■ THE REQUEST
Copy out the lines exactly as they stand, from the line containing "list maximiser le" up to and including the line containing "text Nous pouvons".

============================================================

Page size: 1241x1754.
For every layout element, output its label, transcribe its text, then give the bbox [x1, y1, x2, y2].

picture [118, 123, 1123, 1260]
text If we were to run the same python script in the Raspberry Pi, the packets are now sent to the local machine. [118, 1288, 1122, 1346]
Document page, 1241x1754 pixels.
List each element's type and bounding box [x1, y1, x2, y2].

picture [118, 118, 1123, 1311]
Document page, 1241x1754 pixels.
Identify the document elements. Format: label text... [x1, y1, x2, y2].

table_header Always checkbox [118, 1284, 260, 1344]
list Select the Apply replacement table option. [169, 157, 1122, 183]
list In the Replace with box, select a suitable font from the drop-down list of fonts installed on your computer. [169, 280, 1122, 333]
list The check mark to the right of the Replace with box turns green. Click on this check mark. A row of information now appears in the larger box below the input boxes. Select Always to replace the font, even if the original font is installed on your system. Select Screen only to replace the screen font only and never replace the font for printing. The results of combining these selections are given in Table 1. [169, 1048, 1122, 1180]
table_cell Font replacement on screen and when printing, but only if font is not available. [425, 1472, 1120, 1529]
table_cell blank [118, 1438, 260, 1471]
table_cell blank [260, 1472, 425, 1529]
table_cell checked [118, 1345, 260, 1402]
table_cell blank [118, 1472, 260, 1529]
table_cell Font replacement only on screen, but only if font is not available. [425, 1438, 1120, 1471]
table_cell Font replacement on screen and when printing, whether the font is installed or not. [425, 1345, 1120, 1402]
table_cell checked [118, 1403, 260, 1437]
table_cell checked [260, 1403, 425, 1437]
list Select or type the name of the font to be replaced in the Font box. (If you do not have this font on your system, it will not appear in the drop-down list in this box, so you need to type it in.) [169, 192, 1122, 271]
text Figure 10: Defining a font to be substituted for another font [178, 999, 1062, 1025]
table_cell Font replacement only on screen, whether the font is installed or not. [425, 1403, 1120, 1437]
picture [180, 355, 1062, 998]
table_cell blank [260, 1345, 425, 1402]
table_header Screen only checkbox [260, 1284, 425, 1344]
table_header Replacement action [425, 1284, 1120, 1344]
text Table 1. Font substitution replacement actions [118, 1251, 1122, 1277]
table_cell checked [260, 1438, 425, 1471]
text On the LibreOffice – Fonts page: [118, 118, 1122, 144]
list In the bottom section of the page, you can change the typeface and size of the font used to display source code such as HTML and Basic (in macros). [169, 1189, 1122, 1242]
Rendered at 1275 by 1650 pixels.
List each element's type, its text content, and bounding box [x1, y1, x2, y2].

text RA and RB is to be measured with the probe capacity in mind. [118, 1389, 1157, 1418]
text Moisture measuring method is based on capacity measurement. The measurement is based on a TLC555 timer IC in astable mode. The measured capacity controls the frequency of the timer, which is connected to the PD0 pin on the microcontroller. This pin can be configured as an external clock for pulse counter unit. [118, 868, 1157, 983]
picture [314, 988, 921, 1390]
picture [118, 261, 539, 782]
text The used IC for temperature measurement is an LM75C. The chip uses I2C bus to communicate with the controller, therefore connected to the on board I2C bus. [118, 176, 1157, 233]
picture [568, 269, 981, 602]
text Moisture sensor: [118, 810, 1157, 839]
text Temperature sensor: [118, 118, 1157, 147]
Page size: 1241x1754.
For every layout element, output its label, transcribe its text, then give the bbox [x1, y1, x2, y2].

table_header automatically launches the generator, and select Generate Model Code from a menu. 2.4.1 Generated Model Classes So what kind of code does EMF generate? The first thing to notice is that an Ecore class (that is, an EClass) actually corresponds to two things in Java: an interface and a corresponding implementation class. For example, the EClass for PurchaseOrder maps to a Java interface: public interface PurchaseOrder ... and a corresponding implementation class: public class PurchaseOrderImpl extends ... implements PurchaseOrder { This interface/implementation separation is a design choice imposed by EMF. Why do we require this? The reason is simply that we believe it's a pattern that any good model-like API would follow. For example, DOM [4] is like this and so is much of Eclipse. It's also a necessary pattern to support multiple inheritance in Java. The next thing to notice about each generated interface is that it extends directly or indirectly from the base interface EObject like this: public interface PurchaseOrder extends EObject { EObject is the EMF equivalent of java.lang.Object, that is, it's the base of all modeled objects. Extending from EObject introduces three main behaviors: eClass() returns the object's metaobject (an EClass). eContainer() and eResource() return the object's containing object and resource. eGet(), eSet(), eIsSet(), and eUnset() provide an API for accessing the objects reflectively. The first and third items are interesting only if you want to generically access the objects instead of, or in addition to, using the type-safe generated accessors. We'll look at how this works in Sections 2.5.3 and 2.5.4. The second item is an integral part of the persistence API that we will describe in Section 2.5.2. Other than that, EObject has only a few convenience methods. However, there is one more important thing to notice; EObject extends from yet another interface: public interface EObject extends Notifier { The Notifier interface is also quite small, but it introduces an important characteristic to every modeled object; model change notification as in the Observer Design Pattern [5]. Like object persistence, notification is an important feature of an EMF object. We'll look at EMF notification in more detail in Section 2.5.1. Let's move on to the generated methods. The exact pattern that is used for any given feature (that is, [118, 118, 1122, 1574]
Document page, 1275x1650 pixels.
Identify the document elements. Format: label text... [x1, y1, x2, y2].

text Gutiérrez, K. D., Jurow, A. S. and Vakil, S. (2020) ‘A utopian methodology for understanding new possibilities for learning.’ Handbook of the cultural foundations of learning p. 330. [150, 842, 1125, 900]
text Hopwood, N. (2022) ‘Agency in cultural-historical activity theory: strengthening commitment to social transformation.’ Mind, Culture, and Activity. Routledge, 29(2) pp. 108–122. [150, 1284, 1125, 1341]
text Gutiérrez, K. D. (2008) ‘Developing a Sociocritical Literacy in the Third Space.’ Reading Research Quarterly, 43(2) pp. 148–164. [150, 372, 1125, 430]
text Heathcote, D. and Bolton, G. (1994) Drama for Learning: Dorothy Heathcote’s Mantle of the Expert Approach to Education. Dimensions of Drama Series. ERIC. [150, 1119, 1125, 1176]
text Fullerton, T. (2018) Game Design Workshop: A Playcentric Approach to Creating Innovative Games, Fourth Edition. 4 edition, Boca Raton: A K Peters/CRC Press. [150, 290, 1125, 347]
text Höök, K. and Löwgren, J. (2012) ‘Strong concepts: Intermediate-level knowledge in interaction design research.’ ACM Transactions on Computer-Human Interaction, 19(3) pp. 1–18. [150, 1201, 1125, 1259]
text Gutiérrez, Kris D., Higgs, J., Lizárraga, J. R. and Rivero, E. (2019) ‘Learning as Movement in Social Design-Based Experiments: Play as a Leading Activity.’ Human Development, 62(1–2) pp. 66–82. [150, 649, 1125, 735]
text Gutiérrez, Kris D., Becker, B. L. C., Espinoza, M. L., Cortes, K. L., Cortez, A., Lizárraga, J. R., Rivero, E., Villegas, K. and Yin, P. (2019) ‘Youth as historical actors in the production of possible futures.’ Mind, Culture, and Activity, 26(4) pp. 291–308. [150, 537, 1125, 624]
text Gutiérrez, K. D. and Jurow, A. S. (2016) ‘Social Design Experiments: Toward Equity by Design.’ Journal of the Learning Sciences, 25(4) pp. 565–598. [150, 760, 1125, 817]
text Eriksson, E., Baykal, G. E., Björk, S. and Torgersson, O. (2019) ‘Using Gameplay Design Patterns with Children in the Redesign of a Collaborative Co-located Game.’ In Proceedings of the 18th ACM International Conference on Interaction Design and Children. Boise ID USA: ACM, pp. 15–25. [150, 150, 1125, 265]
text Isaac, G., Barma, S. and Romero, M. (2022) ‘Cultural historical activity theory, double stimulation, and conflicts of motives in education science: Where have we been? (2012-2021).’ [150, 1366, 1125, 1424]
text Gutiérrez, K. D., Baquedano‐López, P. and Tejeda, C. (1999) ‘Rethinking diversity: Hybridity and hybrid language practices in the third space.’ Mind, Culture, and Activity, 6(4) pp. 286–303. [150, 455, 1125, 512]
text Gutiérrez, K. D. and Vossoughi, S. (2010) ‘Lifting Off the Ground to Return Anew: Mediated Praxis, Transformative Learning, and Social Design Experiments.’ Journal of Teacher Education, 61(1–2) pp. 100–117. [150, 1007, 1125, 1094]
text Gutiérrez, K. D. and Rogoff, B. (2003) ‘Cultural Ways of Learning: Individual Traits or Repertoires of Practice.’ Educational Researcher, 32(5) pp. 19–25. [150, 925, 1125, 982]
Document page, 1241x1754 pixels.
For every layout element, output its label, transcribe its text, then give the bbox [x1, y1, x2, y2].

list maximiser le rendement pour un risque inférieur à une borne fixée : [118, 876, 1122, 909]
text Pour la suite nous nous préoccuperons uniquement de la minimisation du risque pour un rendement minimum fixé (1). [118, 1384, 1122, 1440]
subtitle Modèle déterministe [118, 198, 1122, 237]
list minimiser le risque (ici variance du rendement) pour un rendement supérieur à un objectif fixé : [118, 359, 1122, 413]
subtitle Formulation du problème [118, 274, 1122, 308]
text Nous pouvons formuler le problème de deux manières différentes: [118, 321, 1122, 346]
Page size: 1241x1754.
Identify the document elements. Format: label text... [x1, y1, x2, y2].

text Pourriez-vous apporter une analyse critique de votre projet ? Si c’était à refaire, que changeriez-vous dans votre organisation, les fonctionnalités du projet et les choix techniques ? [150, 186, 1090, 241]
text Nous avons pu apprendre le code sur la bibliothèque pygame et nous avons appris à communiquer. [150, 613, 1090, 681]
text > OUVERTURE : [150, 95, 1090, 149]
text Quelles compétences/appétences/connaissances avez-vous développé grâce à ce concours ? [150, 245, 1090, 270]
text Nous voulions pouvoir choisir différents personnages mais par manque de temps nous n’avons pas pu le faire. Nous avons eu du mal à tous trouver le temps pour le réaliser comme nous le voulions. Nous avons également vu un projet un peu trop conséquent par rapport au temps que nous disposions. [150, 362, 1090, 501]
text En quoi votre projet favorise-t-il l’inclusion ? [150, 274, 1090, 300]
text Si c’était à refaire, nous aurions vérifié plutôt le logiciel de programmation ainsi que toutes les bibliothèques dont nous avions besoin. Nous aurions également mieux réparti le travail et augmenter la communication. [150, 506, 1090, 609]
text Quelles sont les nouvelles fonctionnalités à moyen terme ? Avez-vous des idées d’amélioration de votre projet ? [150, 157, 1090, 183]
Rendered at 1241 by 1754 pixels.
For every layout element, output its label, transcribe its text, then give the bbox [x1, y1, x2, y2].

============================================================

■ ANSWER FOR THE TASK
list maximiser le rendement pour un risque inférieur à une borne fixée : [118, 876, 1122, 909]
text Pour la suite nous nous préoccuperons uniquement de la minimisation du risque pour un rendement minimum fixé (1). [118, 1384, 1122, 1440]
subtitle Modèle déterministe [118, 198, 1122, 237]
list minimiser le risque (ici variance du rendement) pour un rendement supérieur à un objectif fixé : [118, 359, 1122, 413]
subtitle Formulation du problème [118, 274, 1122, 308]
text Nous pouvons formuler le problème de deux manières différentes: [118, 321, 1122, 346]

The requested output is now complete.